Ok the wheels are slipping but train is slowly getting up to steam.

How many possible ways are there to set up the n^2 bits of the partial
products?  2^(n^2).  Only n^2 are well-formed.  (This is for a nXn
multiplication algorithm). So even if I had the dreamed of polynomial
time solution to Boolean Satisfiabiity the worse case is that I might
have to go through 2^(n^2)-n^2 trials before I got a factorization.

So even though you do not have to make the multiplication algorithm
reversible in order to derive a Boolean Formula that will detect a
non-prime number (given a set of possible partial products), if the
goal is to use the method with a polynomial time solution to Boolean
Satisfiabilty then you are going to have to make it reversible (or
something like that) if you are want to use it to find a factorization
solution to any given number in polynomial time.

Jim Bromer
(I might be wrong...It has happened. I admit it.)

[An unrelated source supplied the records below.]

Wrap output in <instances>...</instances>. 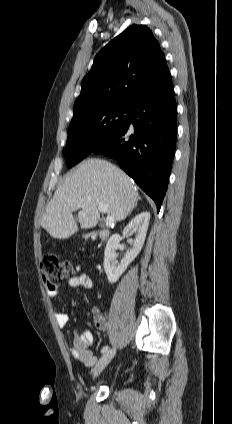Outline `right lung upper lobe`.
Segmentation results:
<instances>
[{"instance_id": "1", "label": "right lung upper lobe", "mask_w": 232, "mask_h": 424, "mask_svg": "<svg viewBox=\"0 0 232 424\" xmlns=\"http://www.w3.org/2000/svg\"><path fill=\"white\" fill-rule=\"evenodd\" d=\"M169 73L159 42L144 25H132L95 57L81 82L74 116L104 105L132 106Z\"/></svg>"}]
</instances>
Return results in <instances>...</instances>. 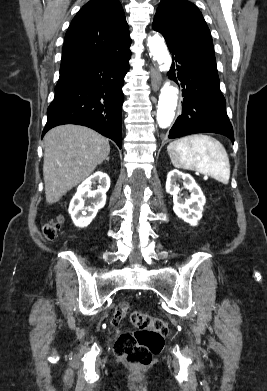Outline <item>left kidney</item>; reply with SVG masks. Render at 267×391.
Returning <instances> with one entry per match:
<instances>
[{
    "mask_svg": "<svg viewBox=\"0 0 267 391\" xmlns=\"http://www.w3.org/2000/svg\"><path fill=\"white\" fill-rule=\"evenodd\" d=\"M180 179H183L184 187L191 192L190 197L183 199L180 196L177 184ZM166 192L173 196L174 213L190 225L196 226L202 217L206 199L193 177L176 169L170 171L166 180Z\"/></svg>",
    "mask_w": 267,
    "mask_h": 391,
    "instance_id": "5707ae66",
    "label": "left kidney"
}]
</instances>
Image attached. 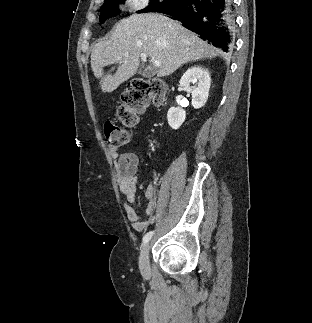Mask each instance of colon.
Wrapping results in <instances>:
<instances>
[{"instance_id":"1","label":"colon","mask_w":312,"mask_h":323,"mask_svg":"<svg viewBox=\"0 0 312 323\" xmlns=\"http://www.w3.org/2000/svg\"><path fill=\"white\" fill-rule=\"evenodd\" d=\"M165 86L160 77H133L127 82L116 107V122H108L104 139L109 146L122 147L128 144L131 128L138 122L139 114L149 105H160L165 98Z\"/></svg>"}]
</instances>
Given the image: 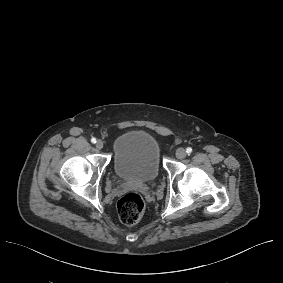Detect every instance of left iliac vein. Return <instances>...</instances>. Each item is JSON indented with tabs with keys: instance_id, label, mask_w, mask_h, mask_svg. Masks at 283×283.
I'll return each instance as SVG.
<instances>
[{
	"instance_id": "1",
	"label": "left iliac vein",
	"mask_w": 283,
	"mask_h": 283,
	"mask_svg": "<svg viewBox=\"0 0 283 283\" xmlns=\"http://www.w3.org/2000/svg\"><path fill=\"white\" fill-rule=\"evenodd\" d=\"M186 155H187V152H186V150H185L184 148H178V149L176 150V156H177V158L183 159V158L186 157Z\"/></svg>"
}]
</instances>
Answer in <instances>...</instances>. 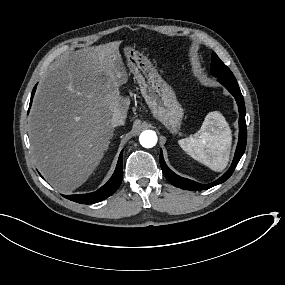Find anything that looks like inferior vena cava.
<instances>
[{
    "mask_svg": "<svg viewBox=\"0 0 285 285\" xmlns=\"http://www.w3.org/2000/svg\"><path fill=\"white\" fill-rule=\"evenodd\" d=\"M125 119L126 117H124L120 111H115L112 116L111 123L114 127L120 126L124 124Z\"/></svg>",
    "mask_w": 285,
    "mask_h": 285,
    "instance_id": "602c4592",
    "label": "inferior vena cava"
}]
</instances>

On Mon, Aug 27, 2012 at 7:21 PM, Jim Bromer <[email protected]> wrote:
> Unfortunately I was wrong about this, but the method does have a flaw.
>
> The partial products are fully specified in the sense that they detail
> the relationships between each bit as it is used in the cross-products
> in a consistent manner based on the bits of the multiplicand.  So if
> you had a Boolean Solver then the Boolean formula of the cross
> products (derived from a standard multiplication algorithm) could be
> used to determine if there was a solution for a given system of
> cross-products.
>
> However, if the system detected that there was no solution to a
> problem (given a system of partial products) it would not definitely
> represent a prime number since the given system could be poorly
> formed.  On the other hand it should be able to detect a
> factorization.  If it found that a system could be factored based on
> the fact that there was a solution to the Boolean Formula, then the
> given system of partial products could be added to detect the number
> that can be factored.
>
> Jim Bromer
>
>
>
>
>
>
> On Mon, Aug 27, 2012 at 6:48 PM, Jim Bromer <[email protected]> wrote:
>> I was really surprised when I discovered that converting the
>> cross-products, used to determine the partial products, of a binary
>> multiplication into the form of Boolean logic was logically simple.
>> It turns out that the methodology of the multiplication problem, when
>> you are given the multiplicands is simple just as the multiplication
>> algorithm is simple.  However, if you were to try to work backwards to
>> use the partial products to try to determine the multiplicands the
>> problem is much more difficult.  It is simple as long as poorly formed
>> partial products have been filtered out beforehand.  The formalization
>> of the problem, (expressed in pure Boolean form), is not quite so
>> simple if the algorithm is supposed to detect or avoid poorly formed
>> partial products.
>>
>> It took me a long time to figure this out so I won't be calling any of
>> the other boys in this group slow anytime soon.  So anyway, if you
>> wanted to use the multiplication algorithm as a factorization
>> algorithm you would have to work the algorithm backwards in order to
>> determine the multiplicands given the product, or to determine the
>> multiplicands given a system of partial products.  The use of the
>> partial products as the given isn't simple because if a bit in a
>> partial product = 0 it could be because the corresponding bits in one
>> or both of the multiplicands that produced the cross product were 0.
>> That shows that there are three ways to explain a bit in a cross
>> product that equals 0.  On the other hand if the bit in the cross
>> product was 1 then we would know that both bits were 1, which shows
>> that there should be a reasonably "easy" way to define the Boolean
>> Logic of the partial products so that it would only allow correctly
>> formed partial products to get past the Boolean Formula.
>>
>> This reasoning shows how complicated turning an algorithm into a true
>> Boolean Formula can be.  First we start off with the standard
>> multiplication algorithm, ok. But if you want to use that algorithm in
>> an unconventional way, you have to make sure that the implicit
>> relations are well-formed in the sense that the unconventional usage
>> will not present the given values in an unacceptable poorly-formed
>> way.  So even if you want to consider the problem in purely abstract
>> way -using only Boolean variables- you have to be prepared for
>> unexpected effects when your claim jumps the conventional rails.
>>
>> If you want to take the conversion of a multiplication function into a
>> pure (variable) Boolean form and then use it to detect a factorization
>> given a solution to the derived Boolean Formula, the multiplication
>> method would first have to be expressed as a reversible function.